Snake River Overlook, Grant Teton National Park, Wyoming, 2011Snake River Overlook, Grant Teton National Park, Wyoming, 2011Snake River Overlook, Grant Teton National Park, Wyoming, 2011 But of course there are many differences between our results (aside from the media: digital SLR vs. large-format camera, film, and chemical darkroom; and the fact that I cannot approach Adams's skill): I made a panoramic view to capture more of the Teton range, but part of the Snake River is obscured by trees at lower left. It appears that Adams had a higher viewpoint -- he often used a tall tripod and a platform on his car (https://www.instagram.com/anseladams/p/C0HXRTtL11i/), so was several feet higher than I could get.

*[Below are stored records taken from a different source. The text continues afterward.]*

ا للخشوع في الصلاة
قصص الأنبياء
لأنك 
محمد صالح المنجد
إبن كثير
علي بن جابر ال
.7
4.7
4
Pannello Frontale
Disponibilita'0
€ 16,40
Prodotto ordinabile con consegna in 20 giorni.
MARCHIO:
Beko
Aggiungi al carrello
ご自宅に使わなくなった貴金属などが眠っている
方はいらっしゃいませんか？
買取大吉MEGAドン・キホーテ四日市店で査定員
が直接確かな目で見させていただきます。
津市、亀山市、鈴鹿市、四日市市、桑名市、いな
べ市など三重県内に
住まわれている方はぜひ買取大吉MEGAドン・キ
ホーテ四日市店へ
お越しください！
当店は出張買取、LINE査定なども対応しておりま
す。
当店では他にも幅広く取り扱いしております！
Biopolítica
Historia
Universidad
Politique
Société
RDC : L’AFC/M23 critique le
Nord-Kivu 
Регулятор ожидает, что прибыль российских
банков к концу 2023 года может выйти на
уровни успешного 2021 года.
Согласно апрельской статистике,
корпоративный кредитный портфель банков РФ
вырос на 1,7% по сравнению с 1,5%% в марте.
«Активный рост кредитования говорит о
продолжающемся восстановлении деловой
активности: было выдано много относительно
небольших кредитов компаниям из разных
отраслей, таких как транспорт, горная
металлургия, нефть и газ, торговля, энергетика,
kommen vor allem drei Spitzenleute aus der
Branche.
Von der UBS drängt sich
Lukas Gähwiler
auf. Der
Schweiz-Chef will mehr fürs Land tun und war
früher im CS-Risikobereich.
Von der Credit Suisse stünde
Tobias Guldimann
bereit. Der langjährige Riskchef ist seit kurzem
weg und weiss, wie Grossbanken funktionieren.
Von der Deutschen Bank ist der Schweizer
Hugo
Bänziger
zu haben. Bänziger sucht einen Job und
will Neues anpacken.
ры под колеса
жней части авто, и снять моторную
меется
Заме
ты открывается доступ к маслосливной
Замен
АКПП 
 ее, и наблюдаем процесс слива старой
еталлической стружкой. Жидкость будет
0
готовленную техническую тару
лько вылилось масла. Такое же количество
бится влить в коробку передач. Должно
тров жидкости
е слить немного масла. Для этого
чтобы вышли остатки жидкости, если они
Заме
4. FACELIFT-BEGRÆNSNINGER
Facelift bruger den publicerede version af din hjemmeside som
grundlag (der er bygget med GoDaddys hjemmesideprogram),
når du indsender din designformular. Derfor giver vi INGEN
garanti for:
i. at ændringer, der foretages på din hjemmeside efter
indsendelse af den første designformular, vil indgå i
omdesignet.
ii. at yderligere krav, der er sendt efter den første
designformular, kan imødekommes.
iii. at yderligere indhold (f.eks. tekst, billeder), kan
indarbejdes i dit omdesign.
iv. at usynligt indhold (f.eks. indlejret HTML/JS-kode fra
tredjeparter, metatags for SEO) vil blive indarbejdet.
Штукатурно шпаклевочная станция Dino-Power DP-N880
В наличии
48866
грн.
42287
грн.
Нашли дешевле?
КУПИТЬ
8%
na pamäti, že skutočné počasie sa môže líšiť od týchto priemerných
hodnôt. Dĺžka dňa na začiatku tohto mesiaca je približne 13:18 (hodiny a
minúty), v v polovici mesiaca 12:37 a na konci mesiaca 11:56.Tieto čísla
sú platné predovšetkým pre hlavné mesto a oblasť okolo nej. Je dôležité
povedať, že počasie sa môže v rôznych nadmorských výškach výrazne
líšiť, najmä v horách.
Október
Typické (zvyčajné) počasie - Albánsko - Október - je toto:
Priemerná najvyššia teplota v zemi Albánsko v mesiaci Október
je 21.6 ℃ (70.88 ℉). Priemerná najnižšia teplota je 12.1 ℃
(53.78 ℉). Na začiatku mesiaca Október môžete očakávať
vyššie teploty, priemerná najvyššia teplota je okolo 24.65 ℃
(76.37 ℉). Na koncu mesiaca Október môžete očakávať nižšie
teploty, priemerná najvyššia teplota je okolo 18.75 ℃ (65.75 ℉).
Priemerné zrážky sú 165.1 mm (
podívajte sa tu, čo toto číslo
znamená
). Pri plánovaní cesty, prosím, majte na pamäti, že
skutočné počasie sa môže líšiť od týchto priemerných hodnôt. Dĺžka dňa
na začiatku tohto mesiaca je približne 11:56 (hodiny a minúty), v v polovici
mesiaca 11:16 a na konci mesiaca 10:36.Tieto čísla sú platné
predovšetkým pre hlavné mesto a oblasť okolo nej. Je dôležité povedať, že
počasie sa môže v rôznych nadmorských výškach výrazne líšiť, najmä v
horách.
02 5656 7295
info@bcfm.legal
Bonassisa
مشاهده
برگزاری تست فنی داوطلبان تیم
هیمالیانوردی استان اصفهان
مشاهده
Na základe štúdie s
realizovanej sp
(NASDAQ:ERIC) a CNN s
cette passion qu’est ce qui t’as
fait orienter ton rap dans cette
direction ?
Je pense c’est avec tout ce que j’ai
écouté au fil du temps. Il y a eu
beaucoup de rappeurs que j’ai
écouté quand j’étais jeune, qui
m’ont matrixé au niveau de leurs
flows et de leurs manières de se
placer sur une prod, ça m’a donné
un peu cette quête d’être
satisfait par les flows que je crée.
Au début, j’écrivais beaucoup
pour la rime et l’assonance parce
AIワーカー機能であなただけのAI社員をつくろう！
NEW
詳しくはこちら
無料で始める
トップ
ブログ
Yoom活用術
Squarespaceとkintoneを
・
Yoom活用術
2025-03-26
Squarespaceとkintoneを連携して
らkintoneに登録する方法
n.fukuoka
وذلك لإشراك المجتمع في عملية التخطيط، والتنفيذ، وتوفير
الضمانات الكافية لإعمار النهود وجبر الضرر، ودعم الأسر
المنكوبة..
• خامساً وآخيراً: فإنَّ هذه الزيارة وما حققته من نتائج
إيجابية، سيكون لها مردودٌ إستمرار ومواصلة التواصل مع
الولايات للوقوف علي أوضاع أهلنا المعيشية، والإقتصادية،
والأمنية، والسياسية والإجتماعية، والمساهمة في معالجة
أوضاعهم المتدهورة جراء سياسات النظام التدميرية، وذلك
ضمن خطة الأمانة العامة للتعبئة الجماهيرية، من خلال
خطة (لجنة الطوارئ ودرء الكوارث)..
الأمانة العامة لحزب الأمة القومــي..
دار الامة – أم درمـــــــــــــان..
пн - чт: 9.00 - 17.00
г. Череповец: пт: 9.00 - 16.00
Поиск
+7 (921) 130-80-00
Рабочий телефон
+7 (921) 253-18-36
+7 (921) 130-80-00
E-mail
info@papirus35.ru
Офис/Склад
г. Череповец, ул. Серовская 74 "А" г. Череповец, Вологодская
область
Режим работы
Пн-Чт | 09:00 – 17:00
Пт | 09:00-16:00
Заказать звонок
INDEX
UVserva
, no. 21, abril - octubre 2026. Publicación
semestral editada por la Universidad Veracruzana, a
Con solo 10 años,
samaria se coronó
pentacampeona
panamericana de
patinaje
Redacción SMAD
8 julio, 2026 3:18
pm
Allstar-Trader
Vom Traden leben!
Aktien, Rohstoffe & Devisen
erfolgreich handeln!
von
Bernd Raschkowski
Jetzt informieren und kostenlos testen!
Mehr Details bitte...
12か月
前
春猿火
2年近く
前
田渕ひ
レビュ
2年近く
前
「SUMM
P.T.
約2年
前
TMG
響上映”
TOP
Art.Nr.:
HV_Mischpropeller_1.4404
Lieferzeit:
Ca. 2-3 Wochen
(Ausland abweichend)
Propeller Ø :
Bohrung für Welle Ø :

While I tried to get a lot of detail and contrast in the processed image, Adams's version is rendered much darker for dramatic effect. I've added my color version for comparison. Guess I prefer the black&white that highlights the forms and tonalities of the landscape as opposed to the somewhat blah colors. (This was processed in Adobe Photoshop Lightroom combined from a panorama sequence of four vertical frames, each comprising several bracketed exposures in HDR.)

Snake River Overlook, Grant Teton National Park, Wyoming, 2011Snake River Overlook, Grant Teton National Park, Wyoming, 2011Snake River Overlook, Grant Teton National Park, Wyoming, 2011 Adams discouraged photographers from trying to find his tripod holes, preferring that folks find their own compositions and style, But I think it can be an instructive exercise to help understand why a particular viewpoint can result in a more powerful composition. In this case, the curves of the river lead our eyes toward the mountains (more so in Adams's cropped view) and the juxtaposition of the foreground trees, mountains, and cloudscape create a pleasing balance.